-------- Source records

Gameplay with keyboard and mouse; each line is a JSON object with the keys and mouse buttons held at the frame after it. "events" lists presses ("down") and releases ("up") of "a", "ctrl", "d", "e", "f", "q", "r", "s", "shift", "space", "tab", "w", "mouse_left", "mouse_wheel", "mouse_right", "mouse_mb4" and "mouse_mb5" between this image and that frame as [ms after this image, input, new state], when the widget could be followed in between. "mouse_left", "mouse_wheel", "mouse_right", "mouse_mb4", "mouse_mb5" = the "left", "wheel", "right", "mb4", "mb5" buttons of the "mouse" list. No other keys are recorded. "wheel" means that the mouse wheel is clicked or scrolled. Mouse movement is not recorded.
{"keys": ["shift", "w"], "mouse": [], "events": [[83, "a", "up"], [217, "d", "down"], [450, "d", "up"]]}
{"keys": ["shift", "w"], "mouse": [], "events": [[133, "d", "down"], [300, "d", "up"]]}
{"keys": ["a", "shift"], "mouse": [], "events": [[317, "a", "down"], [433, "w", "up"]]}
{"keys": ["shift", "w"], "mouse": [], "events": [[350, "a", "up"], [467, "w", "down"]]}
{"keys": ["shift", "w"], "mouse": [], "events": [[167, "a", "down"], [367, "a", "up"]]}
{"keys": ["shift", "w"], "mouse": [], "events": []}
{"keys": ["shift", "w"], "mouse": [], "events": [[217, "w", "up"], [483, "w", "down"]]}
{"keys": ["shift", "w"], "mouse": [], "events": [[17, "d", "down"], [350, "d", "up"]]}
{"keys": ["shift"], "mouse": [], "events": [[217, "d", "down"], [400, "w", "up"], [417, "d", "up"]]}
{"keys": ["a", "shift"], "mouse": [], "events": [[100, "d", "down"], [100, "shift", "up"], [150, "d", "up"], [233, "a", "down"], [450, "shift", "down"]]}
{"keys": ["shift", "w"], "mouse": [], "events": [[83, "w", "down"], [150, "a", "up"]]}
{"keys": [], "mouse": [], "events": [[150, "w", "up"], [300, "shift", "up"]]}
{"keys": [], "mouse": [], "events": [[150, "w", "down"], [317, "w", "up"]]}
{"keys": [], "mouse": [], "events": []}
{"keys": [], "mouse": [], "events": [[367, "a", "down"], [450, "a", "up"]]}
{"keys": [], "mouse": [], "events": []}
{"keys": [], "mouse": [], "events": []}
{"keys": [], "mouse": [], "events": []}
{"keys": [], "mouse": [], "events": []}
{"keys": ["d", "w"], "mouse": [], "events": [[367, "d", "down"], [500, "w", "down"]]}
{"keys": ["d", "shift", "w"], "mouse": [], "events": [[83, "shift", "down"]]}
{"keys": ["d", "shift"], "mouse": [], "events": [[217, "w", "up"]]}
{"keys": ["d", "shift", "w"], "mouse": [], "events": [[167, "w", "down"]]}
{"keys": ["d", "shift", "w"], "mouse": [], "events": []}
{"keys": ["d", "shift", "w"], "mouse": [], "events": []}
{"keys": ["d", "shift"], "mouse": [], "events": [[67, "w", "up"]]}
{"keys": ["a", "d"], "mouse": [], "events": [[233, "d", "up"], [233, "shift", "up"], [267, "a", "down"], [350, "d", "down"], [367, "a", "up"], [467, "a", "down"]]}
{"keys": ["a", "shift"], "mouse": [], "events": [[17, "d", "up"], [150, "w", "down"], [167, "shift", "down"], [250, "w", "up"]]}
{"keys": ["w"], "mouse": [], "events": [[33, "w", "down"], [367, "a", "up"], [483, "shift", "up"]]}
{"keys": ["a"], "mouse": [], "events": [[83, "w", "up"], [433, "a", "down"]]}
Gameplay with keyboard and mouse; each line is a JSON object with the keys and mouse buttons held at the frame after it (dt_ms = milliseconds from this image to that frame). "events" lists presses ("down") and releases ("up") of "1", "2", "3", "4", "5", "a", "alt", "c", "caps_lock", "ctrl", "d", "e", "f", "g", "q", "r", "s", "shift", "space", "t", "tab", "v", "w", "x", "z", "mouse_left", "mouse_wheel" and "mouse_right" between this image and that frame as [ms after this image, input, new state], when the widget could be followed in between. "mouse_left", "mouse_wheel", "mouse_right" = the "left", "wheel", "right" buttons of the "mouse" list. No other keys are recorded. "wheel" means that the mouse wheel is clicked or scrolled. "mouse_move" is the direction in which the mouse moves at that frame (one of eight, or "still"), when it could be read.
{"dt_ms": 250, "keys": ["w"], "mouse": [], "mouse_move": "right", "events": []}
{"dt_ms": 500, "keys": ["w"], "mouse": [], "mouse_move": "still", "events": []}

----------------

Output the data above without altering a line.

• Exercise result:
Gameplay with keyboard and mouse; each line is a JSON object with the keys and mouse buttons held at the frame after it. "events" lists presses ("down") and releases ("up") of "a", "ctrl", "d", "e", "f", "q", "r", "s", "shift", "space", "tab", "w", "mouse_left", "mouse_wheel", "mouse_right", "mouse_mb4" and "mouse_mb5" between this image and that frame as [ms after this image, input, new state], when the widget could be followed in between. "mouse_left", "mouse_wheel", "mouse_right", "mouse_mb4", "mouse_mb5" = the "left", "wheel", "right", "mb4", "mb5" buttons of the "mouse" list. No other keys are recorded. "wheel" means that the mouse wheel is clicked or scrolled. Mouse movement is not recorded.
{"keys": ["shift", "w"], "mouse": [], "events": [[83, "a", "up"], [217, "d", "down"], [450, "d", "up"]]}
{"keys": ["shift", "w"], "mouse": [], "events": [[133, "d", "down"], [300, "d", "up"]]}
{"keys": ["a", "shift"], "mouse": [], "events": [[317, "a", "down"], [433, "w", "up"]]}
{"keys": ["shift", "w"], "mouse": [], "events": [[350, "a", "up"], [467, "w", "down"]]}
{"keys": ["shift", "w"], "mouse": [], "events": [[167, "a", "down"], [367, "a", "up"]]}
{"keys": ["shift", "w"], "mouse": [], "events": []}
{"keys": ["shift", "w"], "mouse": [], "events": [[217, "w", "up"], [483, "w", "down"]]}
{"keys": ["shift", "w"], "mouse": [], "events": [[17, "d", "down"], [350, "d", "up"]]}
{"keys": ["shift"], "mouse": [], "events": [[217, "d", "down"], [400, "w", "up"], [417, "d", "up"]]}
{"keys": ["a", "shift"], "mouse": [], "events": [[100, "d", "down"], [100, "shift", "up"], [150, "d", "up"], [233, "a", "down"], [450, "shift", "down"]]}
{"keys": ["shift", "w"], "mouse": [], "events": [[83, "w", "down"], [150, "a", "up"]]}
{"keys": [], "mouse": [], "events": [[150, "w", "up"], [300, "shift", "up"]]}
{"keys": [], "mouse": [], "events": [[150, "w", "down"], [317, "w", "up"]]}
{"keys": [], "mouse": [], "events": []}
{"keys": [], "mouse": [], "events": [[367, "a", "down"], [450, "a", "up"]]}
{"keys": [], "mouse": [], "events": []}
{"keys": [], "mouse": [], "events": []}
{"keys": [], "mouse": [], "events": []}
{"keys": [], "mouse": [], "events": []}
{"keys": ["d", "w"], "mouse": [], "events": [[367, "d", "down"], [500, "w", "down"]]}
{"keys": ["d", "shift", "w"], "mouse": [], "events": [[83, "shift", "down"]]}
{"keys": ["d", "shift"], "mouse": [], "events": [[217, "w", "up"]]}
{"keys": ["d", "shift", "w"], "mouse": [], "events": [[167, "w", "down"]]}
{"keys": ["d", "shift", "w"], "mouse": [], "events": []}
{"keys": ["d", "shift", "w"], "mouse": [], "events": []}
{"keys": ["d", "shift"], "mouse": [], "events": [[67, "w", "up"]]}
{"keys": ["a", "d"], "mouse": [], "events": [[233, "d", "up"], [233, "shift", "up"], [267, "a", "down"], [350, "d", "down"], [367, "a", "up"], [467, "a", "down"]]}
{"keys": ["a", "shift"], "mouse": [], "events": [[17, "d", "up"], [150, "w", "down"], [167, "shift", "down"], [250, "w", "up"]]}
{"keys": ["w"], "mouse": [], "events": [[33, "w", "down"], [367, "a", "up"], [483, "shift", "up"]]}
{"keys": ["a"], "mouse": [], "events": [[83, "w", "up"], [433, "a", "down"]]}
Gameplay with keyboard and mouse; each line is a JSON object with the keys and mouse buttons held at the frame after it (dt_ms = milliseconds from this image to that frame). "events" lists presses ("down") and releases ("up") of "1", "2", "3", "4", "5", "a", "alt", "c", "caps_lock", "ctrl", "d", "e", "f", "g", "q", "r", "s", "shift", "space", "t", "tab", "v", "w", "x", "z", "mouse_left", "mouse_wheel" and "mouse_right" between this image and that frame as [ms after this image, input, new state], when the widget could be followed in between. "mouse_left", "mouse_wheel", "mouse_right" = the "left", "wheel", "right" buttons of the "mouse" list. No other keys are recorded. "wheel" means that the mouse wheel is clicked or scrolled. "mouse_move" is the direction in which the mouse moves at that frame (one of eight, or "still"), when it could be read.
{"dt_ms": 250, "keys": ["w"], "mouse": [], "mouse_move": "right", "events": []}
{"dt_ms": 500, "keys": ["w"], "mouse": [], "mouse_move": "still", "events": []}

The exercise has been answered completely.